6. What is the UV Index?
Since it is a habit for us to check the weather every morning, it is also important to note the UV index. You can subscribe to programs that deliver UV index emails or download a compatible app to your device to help you see the UV index in your zip code. Higher UV values indicate that the kid should improvise sun safety measures.
It would be easier for your kid to take sun safety lessons from a pediatrician than from you. Include sun safety ideas in your conversation with the child specialist on what your kids should be taught. As kids get older, they began to notice tans and associate it with beauty. A specialist is in a better position to guide them on the right path.

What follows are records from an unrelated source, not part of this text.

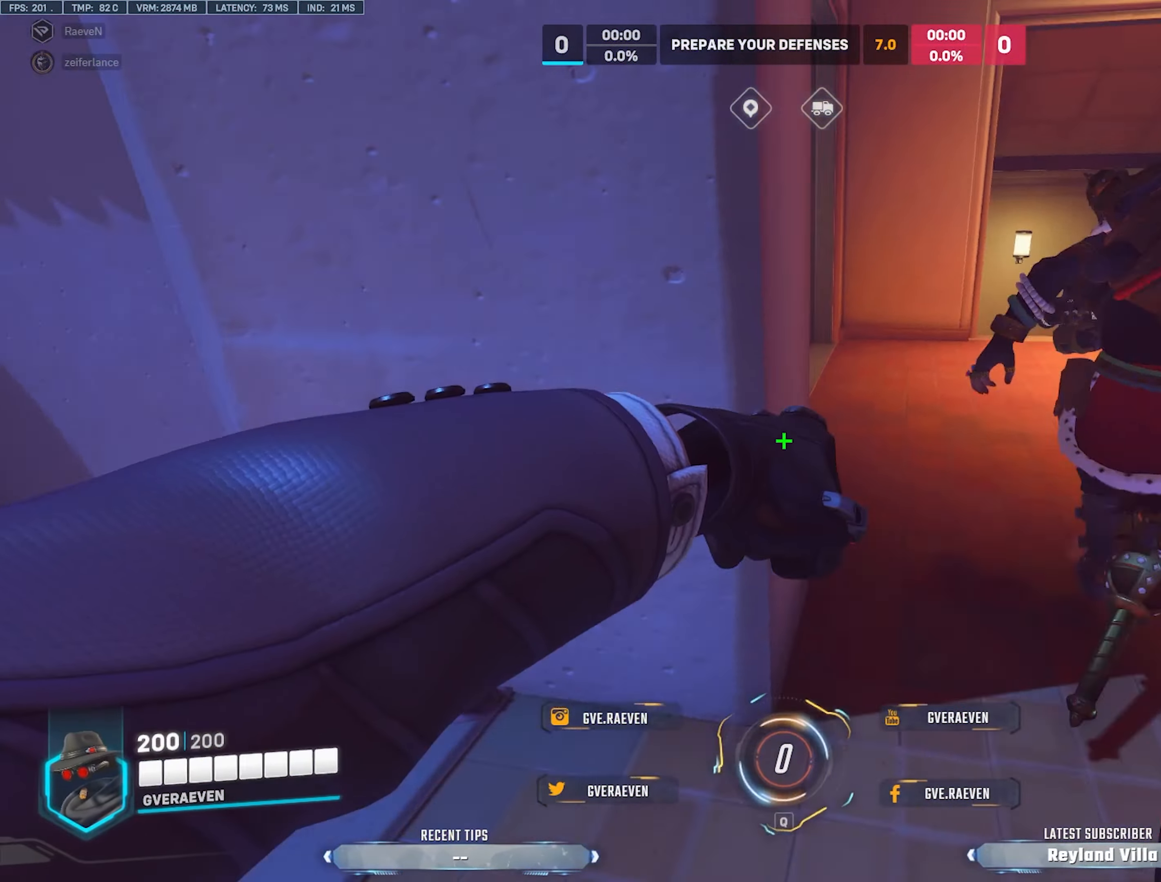
{"keys": ["w"], "mouse": [], "events": [[33, "d", "up"], [316, "space", "down"], [333, "r", "down"], [433, "space", "up"], [483, "r", "up"]]}
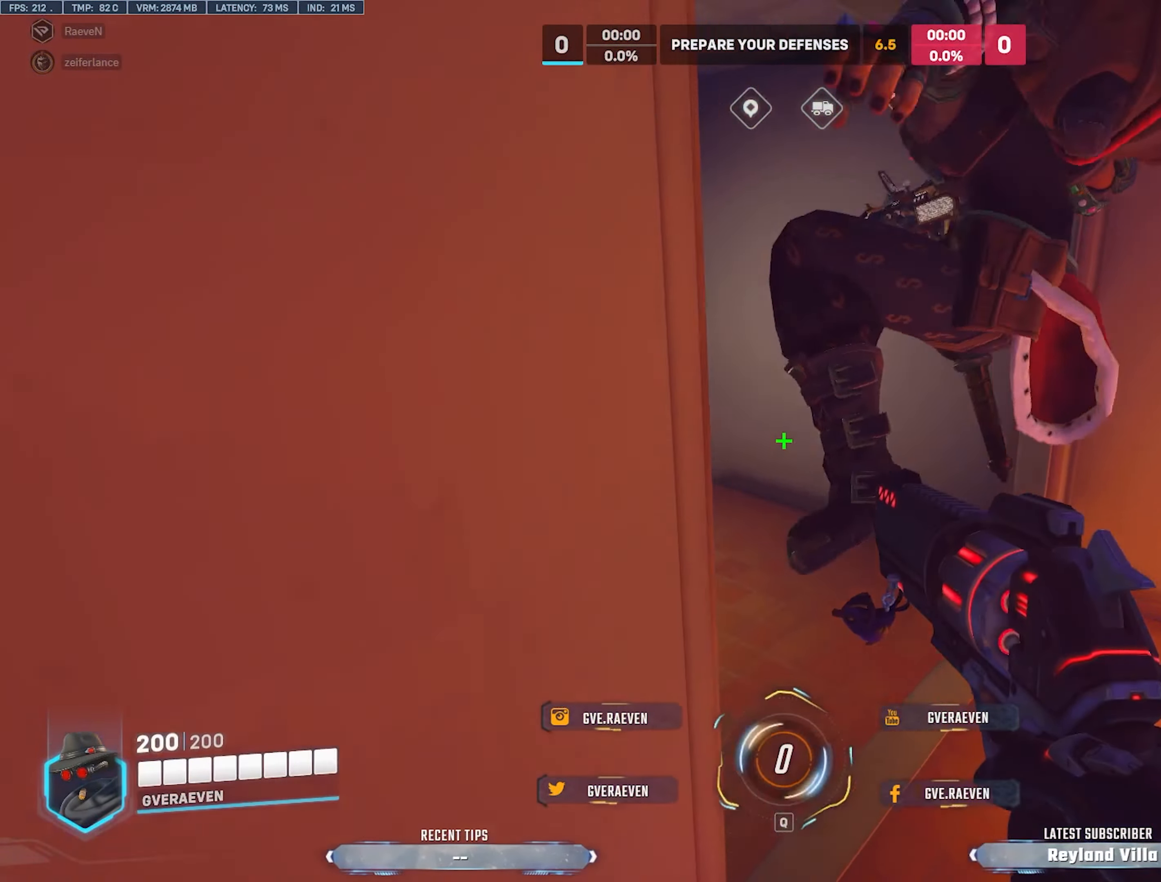
{"keys": ["a", "w"], "mouse": [], "events": [[166, "d", "down"], [283, "a", "down"], [283, "d", "up"]]}
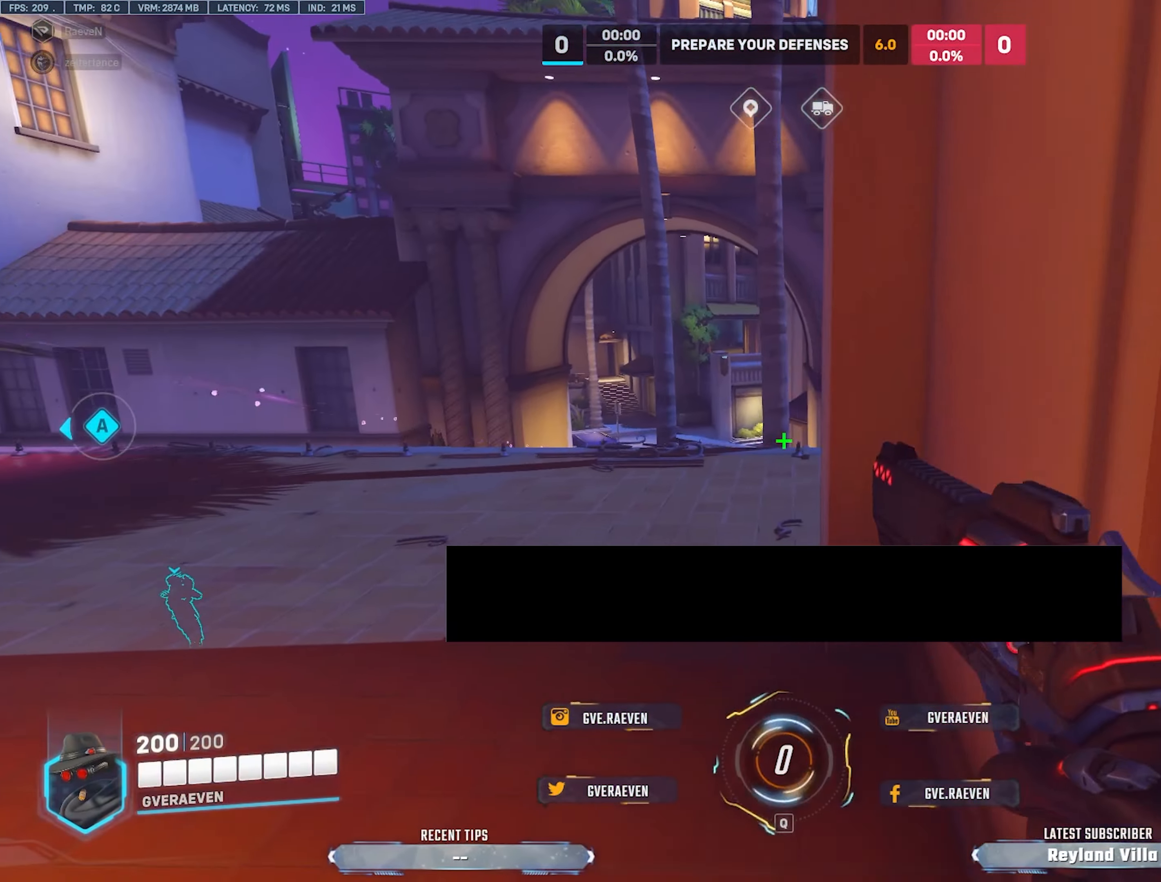
{"keys": ["a", "w"], "mouse": [], "events": [[83, "r", "down"], [83, "space", "down"], [183, "space", "up"], [250, "r", "up"]]}
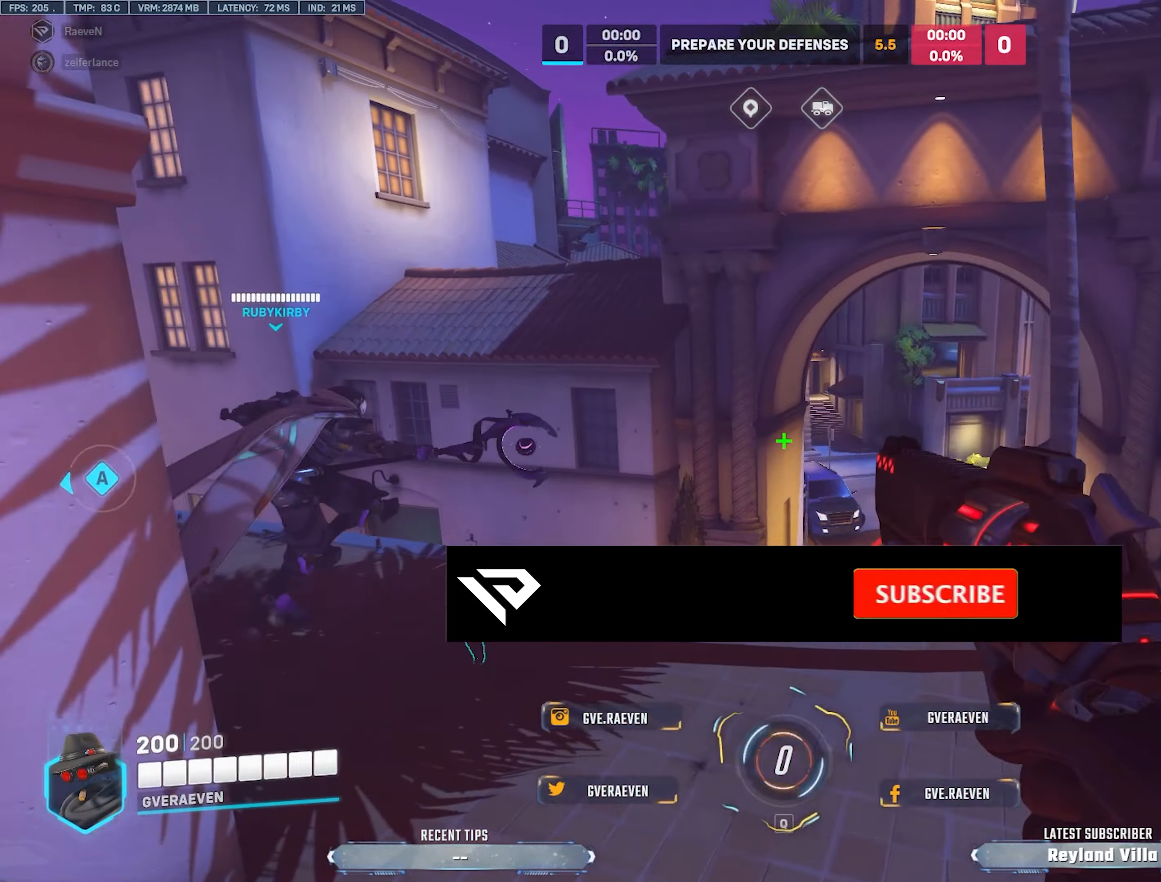
{"keys": ["a", "w"], "mouse": [], "events": []}
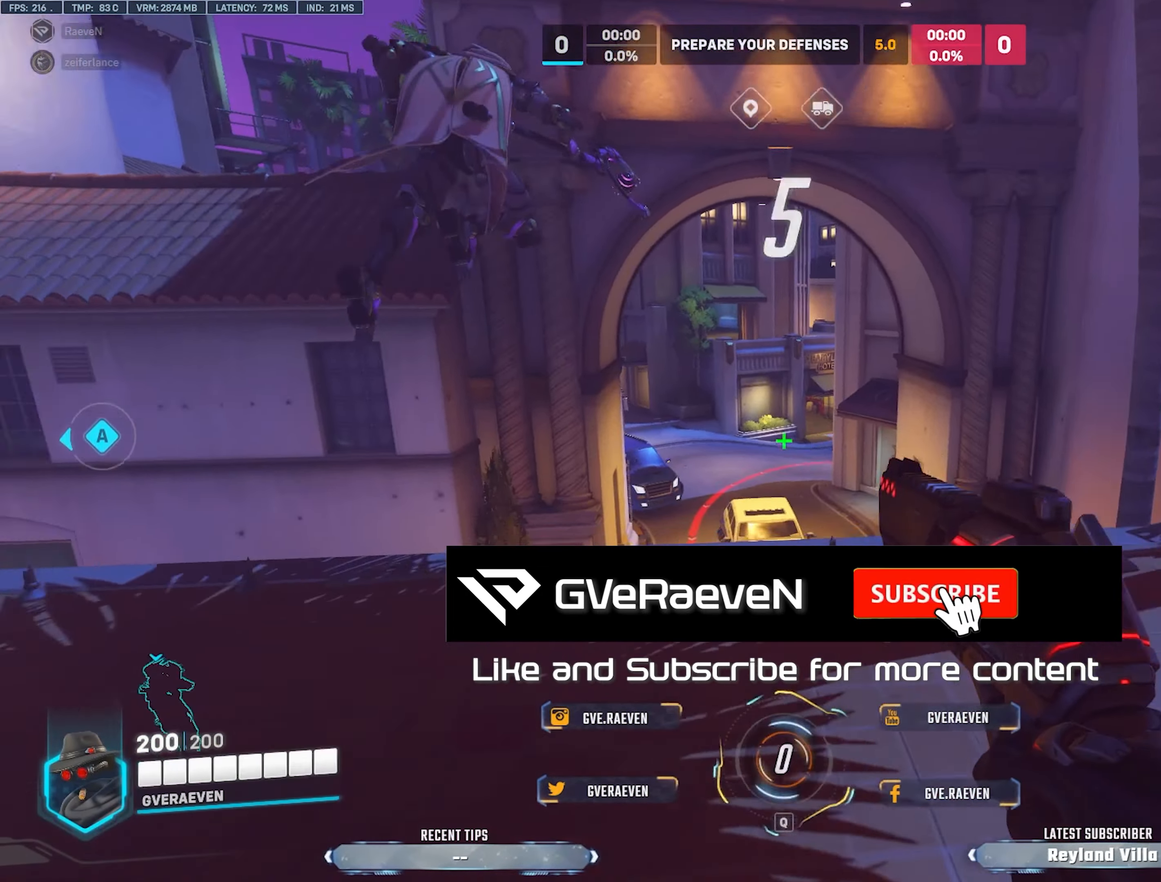
{"keys": ["a", "s"], "mouse": [], "events": [[350, "w", "up"], [483, "s", "down"]]}
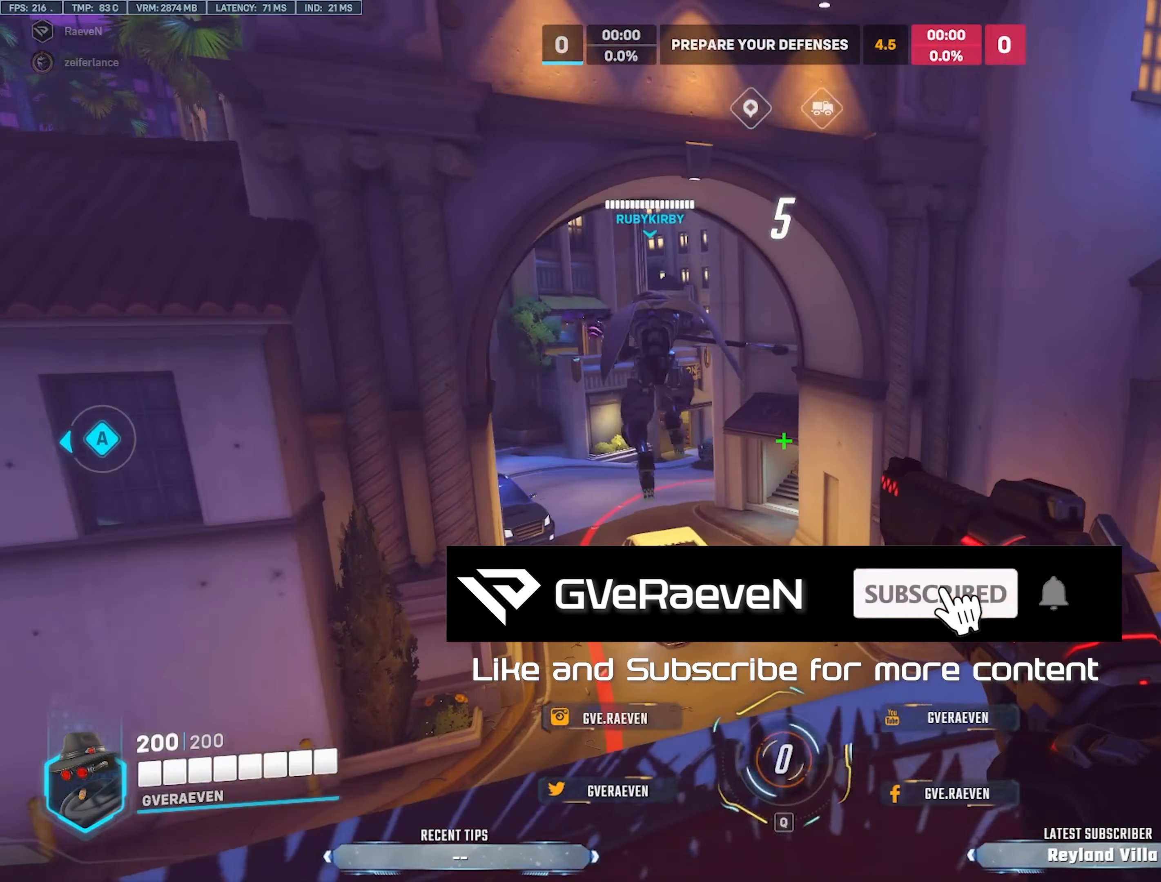
{"keys": ["d", "s"], "mouse": [], "events": [[83, "a", "up"], [350, "d", "down"]]}
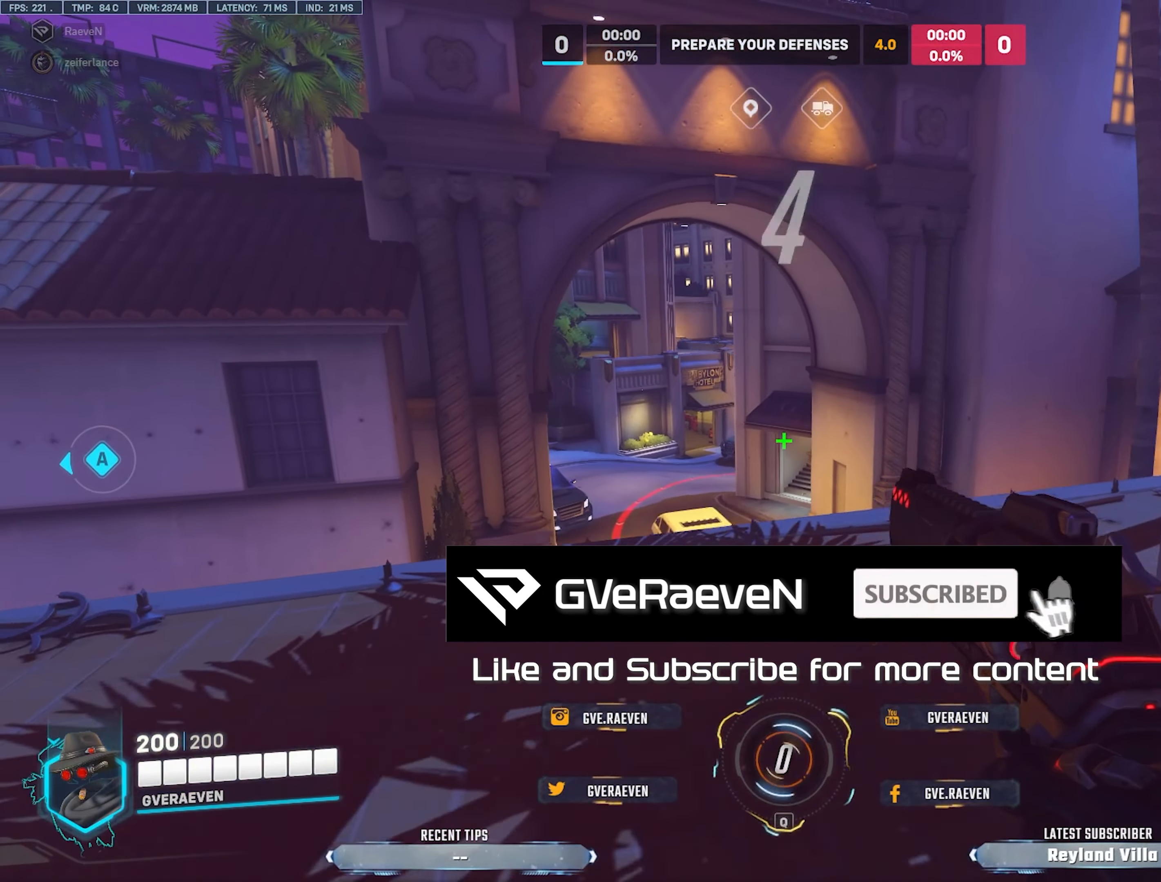
{"keys": ["d", "s"], "mouse": [], "events": []}
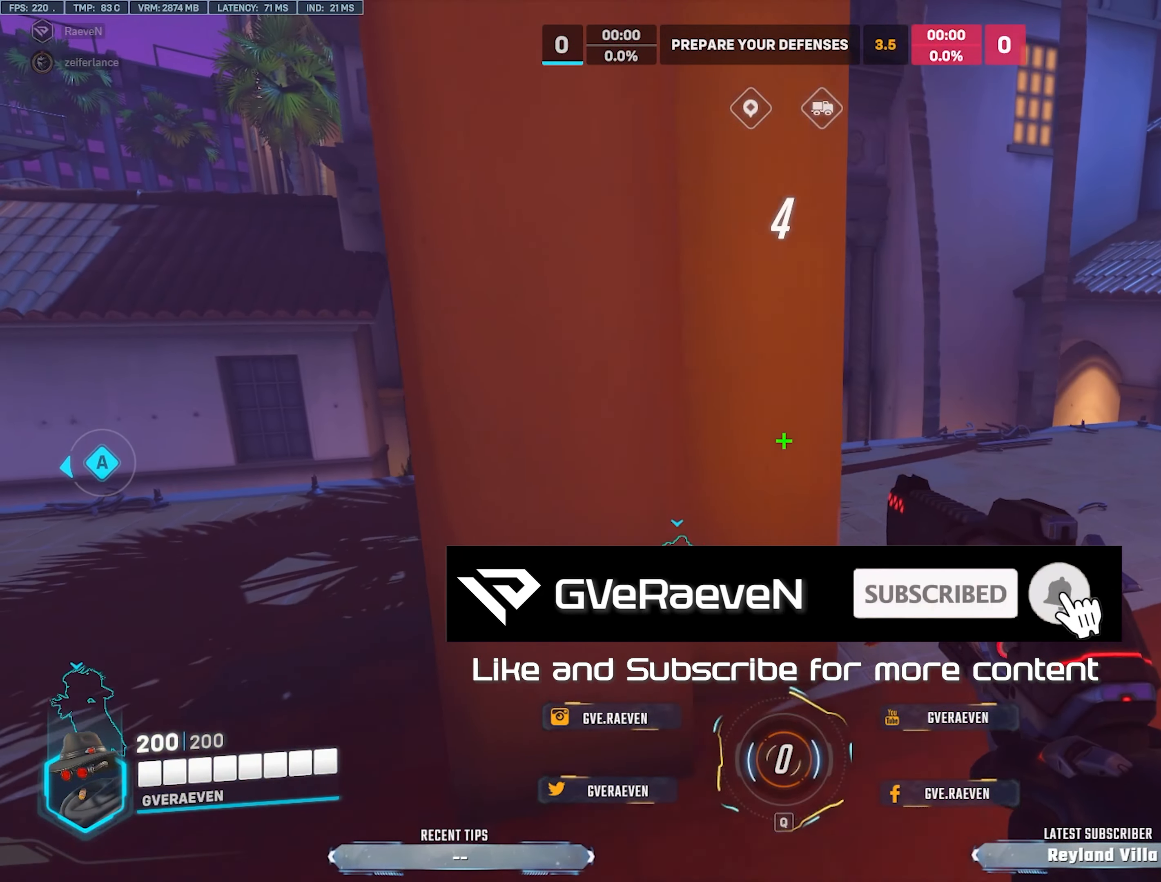
{"keys": ["tab"], "mouse": [], "events": [[133, "a", "down"], [133, "d", "up"], [200, "s", "up"], [333, "a", "up"], [333, "w", "down"], [400, "w", "up"], [450, "tab", "down"]]}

8. Parents are better role models
A kid is more likely to follow what you do than telling them then sitting down to watch. Your child not going to wear sunglasses or a hat regardless of how cool he or she would look unless you lead by example. So, strap the boots and walk the talk.
It is hard for you to teach the kids a routine and then add something to the list. On the other hand, sunscreen use is important which makes it a good idea to have them apply it after washing in the morning or use your method of instilling the protocol into their morning preparation schedule. Place the sunscreen package somewhere they can access it or figure out something.
Effects of Too Much Sun
- Going pink: It takes less than 15 minutes for UV rays to damage unprotected skin. For you to see what the sun has done to your kid, it will take about 12 hours before you see the full effects of exposure. If you notice some pink signs on your child’s skin in the evening, there is a high chance it will be burned when you wake up the next day.
- Tans: Tanned skin means damaged skin, period! If there is change in your child’s skin color after spending time outside, then know that UV rays played a role in the impairment.
- Is the weather cloudy? Children will still need to stay protected since the skin is affected by harmful UV rays and not change in temperature. Clouds only filter the UV rays and it is only a slight control.
Kids are growing and so is the skin. To keep it protected, exercise the lessons above to make sure that your child stays healthy and protected while outside during hot days.